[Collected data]

------------------------------------

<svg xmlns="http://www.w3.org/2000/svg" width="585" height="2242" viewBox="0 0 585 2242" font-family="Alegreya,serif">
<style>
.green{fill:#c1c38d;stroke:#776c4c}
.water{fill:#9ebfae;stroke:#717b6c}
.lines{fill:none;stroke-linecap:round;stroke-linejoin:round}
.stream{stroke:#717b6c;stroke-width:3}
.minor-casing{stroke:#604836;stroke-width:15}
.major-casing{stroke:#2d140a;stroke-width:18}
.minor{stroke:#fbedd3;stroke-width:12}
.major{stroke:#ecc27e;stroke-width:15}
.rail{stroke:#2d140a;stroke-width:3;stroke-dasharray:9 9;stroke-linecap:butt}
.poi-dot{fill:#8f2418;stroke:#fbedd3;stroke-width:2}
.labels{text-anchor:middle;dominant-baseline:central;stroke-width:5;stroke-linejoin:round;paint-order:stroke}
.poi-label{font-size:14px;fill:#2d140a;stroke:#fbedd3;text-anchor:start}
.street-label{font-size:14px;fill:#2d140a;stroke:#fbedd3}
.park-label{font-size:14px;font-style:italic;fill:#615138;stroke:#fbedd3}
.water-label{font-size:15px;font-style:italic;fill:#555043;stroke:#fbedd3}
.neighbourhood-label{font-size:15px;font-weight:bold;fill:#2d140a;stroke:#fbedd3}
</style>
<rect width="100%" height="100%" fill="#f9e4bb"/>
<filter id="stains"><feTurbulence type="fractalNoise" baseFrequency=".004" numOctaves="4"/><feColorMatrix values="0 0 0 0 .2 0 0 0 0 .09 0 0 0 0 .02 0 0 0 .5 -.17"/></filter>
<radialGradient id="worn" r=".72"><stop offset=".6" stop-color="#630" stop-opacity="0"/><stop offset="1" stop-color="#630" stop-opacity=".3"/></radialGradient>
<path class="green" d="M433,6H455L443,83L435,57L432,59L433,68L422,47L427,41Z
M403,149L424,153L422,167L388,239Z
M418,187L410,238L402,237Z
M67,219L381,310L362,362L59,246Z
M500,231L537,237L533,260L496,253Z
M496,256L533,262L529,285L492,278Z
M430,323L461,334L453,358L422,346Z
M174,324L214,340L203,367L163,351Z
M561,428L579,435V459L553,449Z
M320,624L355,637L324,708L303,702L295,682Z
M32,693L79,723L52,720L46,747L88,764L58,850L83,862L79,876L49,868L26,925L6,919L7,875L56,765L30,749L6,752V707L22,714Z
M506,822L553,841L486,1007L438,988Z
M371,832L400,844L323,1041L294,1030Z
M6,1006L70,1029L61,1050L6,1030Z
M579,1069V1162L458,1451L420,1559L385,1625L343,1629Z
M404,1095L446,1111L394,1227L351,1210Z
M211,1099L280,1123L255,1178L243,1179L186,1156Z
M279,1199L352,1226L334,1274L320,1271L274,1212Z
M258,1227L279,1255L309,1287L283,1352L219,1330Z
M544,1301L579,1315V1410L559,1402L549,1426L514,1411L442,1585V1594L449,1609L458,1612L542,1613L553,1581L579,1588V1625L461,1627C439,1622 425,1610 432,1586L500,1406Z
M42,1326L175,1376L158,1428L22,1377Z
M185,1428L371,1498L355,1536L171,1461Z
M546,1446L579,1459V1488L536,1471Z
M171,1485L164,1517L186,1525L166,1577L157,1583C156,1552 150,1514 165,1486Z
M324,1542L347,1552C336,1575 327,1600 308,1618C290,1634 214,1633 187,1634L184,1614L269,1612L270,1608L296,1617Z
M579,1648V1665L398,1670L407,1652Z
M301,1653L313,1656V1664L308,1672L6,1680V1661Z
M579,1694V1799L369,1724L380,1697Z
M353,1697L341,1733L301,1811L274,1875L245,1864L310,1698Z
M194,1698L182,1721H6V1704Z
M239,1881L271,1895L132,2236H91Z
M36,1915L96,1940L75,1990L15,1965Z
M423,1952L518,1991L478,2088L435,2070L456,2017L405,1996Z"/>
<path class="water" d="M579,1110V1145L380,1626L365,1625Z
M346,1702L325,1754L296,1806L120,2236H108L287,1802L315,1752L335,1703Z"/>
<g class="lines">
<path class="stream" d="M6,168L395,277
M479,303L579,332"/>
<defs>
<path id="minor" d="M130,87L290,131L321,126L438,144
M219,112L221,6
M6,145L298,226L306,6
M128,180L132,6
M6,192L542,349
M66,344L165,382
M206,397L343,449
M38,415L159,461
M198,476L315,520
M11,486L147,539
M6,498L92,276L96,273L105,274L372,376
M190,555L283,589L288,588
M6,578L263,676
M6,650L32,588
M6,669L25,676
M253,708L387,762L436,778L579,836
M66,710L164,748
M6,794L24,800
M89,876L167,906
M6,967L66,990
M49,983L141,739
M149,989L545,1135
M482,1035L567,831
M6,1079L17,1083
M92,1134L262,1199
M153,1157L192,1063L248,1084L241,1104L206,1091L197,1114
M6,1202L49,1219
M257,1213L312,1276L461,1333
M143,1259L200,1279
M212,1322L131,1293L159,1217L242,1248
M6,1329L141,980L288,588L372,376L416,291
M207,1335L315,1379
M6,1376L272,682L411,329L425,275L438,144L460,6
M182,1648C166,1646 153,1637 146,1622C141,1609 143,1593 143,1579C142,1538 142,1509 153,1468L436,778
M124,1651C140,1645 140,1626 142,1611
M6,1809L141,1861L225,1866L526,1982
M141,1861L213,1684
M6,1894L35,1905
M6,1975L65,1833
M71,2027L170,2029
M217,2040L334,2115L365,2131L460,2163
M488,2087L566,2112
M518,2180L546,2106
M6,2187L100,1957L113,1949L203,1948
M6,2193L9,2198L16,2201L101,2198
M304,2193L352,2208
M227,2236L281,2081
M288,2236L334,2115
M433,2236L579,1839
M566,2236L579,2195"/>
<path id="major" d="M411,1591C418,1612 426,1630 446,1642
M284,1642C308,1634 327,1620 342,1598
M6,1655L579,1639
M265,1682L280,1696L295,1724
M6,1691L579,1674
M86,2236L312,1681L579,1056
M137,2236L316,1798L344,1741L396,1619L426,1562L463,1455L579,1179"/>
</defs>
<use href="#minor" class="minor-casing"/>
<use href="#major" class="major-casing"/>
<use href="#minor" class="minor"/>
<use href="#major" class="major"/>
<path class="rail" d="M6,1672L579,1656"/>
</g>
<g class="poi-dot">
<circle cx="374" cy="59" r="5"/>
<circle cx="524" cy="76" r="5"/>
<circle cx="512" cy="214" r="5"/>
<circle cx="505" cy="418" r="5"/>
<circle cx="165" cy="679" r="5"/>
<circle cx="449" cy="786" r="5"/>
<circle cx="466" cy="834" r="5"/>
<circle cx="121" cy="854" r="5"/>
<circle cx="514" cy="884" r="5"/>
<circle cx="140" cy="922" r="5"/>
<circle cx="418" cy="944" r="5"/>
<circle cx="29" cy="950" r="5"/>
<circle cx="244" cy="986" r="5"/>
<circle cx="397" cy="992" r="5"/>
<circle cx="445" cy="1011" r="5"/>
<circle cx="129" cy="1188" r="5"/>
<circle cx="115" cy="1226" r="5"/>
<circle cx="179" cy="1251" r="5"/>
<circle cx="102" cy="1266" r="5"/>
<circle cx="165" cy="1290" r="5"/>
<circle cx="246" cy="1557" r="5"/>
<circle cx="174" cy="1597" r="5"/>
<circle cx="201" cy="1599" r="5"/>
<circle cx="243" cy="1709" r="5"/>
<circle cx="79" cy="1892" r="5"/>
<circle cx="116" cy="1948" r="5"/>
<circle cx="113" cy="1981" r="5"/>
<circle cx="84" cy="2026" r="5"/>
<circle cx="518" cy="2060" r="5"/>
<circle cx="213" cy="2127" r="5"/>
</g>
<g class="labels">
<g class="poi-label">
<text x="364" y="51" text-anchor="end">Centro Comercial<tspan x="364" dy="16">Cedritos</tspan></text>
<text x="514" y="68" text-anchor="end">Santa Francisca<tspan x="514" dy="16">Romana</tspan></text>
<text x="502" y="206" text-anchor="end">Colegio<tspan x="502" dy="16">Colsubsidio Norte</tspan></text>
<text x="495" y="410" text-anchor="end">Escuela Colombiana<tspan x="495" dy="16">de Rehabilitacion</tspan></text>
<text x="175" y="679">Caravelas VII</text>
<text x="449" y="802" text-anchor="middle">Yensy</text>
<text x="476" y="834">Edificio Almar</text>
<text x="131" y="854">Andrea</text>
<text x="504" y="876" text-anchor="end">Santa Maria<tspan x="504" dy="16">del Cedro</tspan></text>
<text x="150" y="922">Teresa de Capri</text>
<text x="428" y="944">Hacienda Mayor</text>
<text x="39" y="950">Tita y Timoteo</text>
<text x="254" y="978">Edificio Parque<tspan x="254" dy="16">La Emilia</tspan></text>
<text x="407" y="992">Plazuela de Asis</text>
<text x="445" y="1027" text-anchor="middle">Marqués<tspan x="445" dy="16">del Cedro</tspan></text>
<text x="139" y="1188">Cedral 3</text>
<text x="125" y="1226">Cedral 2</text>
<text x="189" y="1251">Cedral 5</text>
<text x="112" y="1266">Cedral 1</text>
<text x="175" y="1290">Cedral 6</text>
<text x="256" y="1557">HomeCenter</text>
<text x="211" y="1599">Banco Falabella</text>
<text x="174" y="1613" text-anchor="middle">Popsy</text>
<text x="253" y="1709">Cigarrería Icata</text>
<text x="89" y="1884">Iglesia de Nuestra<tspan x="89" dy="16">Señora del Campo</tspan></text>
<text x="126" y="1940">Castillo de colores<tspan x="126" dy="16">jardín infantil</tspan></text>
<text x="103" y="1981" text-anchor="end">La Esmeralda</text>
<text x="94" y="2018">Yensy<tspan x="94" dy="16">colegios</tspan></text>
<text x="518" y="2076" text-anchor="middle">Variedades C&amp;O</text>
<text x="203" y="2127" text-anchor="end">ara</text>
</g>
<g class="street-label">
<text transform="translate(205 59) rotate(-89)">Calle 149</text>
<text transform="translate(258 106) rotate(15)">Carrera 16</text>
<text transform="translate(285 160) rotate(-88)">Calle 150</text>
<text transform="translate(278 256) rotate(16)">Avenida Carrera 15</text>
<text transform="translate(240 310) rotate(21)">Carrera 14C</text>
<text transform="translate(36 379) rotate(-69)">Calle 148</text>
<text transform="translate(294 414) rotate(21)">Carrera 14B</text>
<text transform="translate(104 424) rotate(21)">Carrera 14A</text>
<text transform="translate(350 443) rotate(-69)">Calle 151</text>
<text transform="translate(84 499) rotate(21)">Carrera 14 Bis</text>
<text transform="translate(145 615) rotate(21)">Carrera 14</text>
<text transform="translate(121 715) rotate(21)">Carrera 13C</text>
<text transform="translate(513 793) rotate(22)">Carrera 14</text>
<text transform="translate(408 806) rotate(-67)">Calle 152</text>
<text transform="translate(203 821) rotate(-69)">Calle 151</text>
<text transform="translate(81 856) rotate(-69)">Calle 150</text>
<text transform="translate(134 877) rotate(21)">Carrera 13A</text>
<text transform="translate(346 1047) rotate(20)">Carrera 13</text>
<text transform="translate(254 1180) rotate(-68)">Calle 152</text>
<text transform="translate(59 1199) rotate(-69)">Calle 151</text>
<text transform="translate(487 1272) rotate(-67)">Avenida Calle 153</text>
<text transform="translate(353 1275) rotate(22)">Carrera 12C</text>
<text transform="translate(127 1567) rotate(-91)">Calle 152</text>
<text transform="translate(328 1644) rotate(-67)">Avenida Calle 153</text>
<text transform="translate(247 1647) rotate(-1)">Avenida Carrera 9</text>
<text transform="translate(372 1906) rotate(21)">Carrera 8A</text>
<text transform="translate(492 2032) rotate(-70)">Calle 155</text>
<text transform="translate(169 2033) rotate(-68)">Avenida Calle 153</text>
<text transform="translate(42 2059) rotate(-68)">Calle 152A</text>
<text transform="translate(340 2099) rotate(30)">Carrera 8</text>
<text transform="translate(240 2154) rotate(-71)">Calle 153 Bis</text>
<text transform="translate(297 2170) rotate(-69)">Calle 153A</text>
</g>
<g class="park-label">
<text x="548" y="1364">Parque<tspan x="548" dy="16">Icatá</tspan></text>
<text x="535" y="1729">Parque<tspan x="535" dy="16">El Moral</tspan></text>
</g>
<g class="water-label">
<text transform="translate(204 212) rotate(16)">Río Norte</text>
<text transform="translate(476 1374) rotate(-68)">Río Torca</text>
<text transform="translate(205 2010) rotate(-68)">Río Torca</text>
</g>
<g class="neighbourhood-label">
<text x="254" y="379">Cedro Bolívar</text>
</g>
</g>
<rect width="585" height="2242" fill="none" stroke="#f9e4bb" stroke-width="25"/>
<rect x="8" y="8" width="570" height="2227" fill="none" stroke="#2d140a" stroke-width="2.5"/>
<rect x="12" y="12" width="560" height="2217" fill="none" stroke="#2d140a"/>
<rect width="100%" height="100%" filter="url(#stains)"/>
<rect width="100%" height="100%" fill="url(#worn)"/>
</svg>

------------------------------------

Report each line of the entries where the word "casing" occurs.

.minor-casing{stroke:#604836;stroke-width:15}
.major-casing{stroke:#2d140a;stroke-width:18}
<use href="#minor" class="minor-casing"/>
<use href="#major" class="major-casing"/>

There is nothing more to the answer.